Ask any sportscaster at Channel 4 and they will all tell you that Jim Vance loved sports, especially our local teams, along with many athletes. Jim Vance’s loving friendship with the late legendary sportscaster, George Michael, fellow anchor, Doreen Gentzler, and weatherman, Bob Ryan, were a part of the chemistry that made Channel 4 ‘must watch’ television.
One of my fondest memories of Jim Vance, of many, was on Sunday, January 31, 1988, right after Super Bowl XXII, at Jack Murphy Stadium, in San Diego. I had taken one of the now-famous huge ‘BASEBALL IN D.C.!’ banners with me into the stadium, much like I had displayed them behind the visitor’s benches at RFK during Redskins home games.

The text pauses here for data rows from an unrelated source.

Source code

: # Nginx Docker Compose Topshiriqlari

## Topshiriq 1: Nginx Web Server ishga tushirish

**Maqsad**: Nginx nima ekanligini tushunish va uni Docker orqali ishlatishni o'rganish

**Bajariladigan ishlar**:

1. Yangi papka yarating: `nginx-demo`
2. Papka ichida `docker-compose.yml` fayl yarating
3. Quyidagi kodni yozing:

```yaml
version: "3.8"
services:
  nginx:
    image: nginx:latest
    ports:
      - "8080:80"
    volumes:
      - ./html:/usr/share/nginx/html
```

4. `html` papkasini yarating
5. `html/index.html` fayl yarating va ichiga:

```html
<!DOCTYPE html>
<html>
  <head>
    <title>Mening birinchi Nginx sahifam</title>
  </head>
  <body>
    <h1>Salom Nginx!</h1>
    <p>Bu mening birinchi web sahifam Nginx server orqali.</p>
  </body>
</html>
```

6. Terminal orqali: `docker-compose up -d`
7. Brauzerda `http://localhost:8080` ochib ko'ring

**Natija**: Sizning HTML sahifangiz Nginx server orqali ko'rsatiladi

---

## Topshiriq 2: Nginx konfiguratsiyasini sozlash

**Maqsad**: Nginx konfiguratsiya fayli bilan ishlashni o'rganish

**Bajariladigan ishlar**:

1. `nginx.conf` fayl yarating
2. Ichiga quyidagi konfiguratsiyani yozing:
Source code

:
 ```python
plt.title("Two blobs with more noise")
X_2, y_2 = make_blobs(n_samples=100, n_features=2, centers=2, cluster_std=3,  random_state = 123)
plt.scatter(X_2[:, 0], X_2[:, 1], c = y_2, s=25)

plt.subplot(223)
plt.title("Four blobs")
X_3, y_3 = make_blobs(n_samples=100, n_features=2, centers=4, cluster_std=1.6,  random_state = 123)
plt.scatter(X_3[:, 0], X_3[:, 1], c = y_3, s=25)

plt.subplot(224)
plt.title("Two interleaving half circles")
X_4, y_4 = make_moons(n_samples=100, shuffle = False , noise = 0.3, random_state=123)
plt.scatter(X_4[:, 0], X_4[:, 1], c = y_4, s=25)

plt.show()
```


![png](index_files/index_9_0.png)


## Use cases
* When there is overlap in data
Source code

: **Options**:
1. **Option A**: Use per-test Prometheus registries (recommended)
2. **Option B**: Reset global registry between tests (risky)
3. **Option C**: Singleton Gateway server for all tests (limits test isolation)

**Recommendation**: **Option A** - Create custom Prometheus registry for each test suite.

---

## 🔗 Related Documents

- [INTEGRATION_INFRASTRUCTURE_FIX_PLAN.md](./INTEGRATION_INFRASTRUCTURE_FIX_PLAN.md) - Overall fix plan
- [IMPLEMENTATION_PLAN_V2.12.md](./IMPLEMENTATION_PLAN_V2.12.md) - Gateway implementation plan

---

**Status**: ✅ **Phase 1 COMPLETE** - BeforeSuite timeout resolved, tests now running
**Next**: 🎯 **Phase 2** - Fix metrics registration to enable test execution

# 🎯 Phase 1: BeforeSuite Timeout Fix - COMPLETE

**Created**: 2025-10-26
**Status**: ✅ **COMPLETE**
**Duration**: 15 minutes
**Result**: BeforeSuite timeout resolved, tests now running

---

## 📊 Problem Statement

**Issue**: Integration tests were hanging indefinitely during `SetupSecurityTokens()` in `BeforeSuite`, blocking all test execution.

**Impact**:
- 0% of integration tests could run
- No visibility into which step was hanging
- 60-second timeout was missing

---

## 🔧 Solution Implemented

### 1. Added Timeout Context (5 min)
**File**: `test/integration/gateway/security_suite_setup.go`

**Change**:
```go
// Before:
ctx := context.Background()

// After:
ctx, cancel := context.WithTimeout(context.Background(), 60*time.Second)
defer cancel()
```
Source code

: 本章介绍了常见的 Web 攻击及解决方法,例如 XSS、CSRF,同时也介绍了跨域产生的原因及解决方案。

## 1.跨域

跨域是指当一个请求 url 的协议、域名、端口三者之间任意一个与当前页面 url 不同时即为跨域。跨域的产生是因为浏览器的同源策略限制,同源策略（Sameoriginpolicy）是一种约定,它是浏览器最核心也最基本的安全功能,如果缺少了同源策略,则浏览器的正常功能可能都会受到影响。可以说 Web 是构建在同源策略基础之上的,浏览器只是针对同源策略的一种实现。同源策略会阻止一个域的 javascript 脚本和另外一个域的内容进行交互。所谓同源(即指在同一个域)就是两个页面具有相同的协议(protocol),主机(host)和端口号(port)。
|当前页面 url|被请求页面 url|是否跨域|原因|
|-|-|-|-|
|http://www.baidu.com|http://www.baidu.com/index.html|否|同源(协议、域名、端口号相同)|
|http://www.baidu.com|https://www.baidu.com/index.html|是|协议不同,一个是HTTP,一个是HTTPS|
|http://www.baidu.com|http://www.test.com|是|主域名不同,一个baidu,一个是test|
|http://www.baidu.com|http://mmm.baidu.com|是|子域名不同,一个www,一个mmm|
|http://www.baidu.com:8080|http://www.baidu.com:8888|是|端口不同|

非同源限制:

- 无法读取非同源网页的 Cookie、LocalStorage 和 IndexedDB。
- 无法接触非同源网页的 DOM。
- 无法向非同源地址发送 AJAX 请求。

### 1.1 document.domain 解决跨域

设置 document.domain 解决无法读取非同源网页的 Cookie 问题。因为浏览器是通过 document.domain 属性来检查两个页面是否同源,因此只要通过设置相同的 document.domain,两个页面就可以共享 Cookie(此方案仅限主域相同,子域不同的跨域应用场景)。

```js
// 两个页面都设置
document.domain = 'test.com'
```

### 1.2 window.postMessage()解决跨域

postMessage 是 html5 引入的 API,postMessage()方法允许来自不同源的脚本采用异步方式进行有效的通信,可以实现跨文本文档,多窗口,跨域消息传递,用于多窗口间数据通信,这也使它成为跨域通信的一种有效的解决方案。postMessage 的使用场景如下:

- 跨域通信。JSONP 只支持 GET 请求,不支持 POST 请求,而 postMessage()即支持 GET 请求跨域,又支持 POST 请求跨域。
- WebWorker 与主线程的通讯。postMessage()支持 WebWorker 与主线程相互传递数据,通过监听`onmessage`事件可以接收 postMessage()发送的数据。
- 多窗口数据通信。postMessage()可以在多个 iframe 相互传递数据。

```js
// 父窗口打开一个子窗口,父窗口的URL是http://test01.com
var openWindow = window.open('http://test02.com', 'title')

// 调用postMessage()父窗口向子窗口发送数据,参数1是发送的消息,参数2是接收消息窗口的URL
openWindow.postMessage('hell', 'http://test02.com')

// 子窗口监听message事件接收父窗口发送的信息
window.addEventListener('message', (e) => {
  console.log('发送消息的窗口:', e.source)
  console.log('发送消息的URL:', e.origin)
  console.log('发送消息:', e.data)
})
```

With the excitement of the Redskins winning the Super Bowl, 42-10, over the Denver Broncos, and with quarterback Doug Williams becoming the game’s MVP, I had mistakenly left the banner underneath my seat. By the time I realized it, I was at my car, right outside of the stadium. It took some wrangling (and me becoming twenty bucks lighter in my wallet), but stadium security let me go back in to retrieve the banner.
‘The Murph’ was lit up in all of the splendor of a Super Bowl, but it was virtually empty, except for Jim Vance, a Channel 4 cameraman, and a producer, in the north end zone. I got the banner, and as I was walking with it under my arm, I noticed that Jim was taking a break, smoking a cigarette, taking it all in when I said, “That was one hell of a game, Jim!” He looked up, nodded to me, and said, “Yea, man, you’re right, that was absolutely one hell of a game!”
Walking, with our conversation going, I then said, “You know, we’re missing a great party in Georgetown!” Without missing a beat, Jim said to me, with his jovial infectious laugh, “No, we’re not! Well, at least I’m not!” I then said to him, “There’s going to a huge parade! You going to be there?” where he joyfully responded, “Yes, it will be! You know it! I wouldn’t miss it! I’ll see you at the parade!”
Jim’s smile, his wave, then him pointing to me, all will remain frozen in time in my memory of him at Super Bowl XXII, but that was a just a part of the charm of ‘Vance’, something that he shared with everyone he met when he wanted to connect with you.
Sadly, there might not be another person like Jim Vance in our lifetime, for the man from Ardmore, Pennsylvania was so much ‘one of us’, and the memories of him will always be close to our hearts.
Rest in peace, Jim Vance. May God bless you, always.
Oh, and 45 years of salutes to you, Jim! That truly, my friend, was one hell of a game!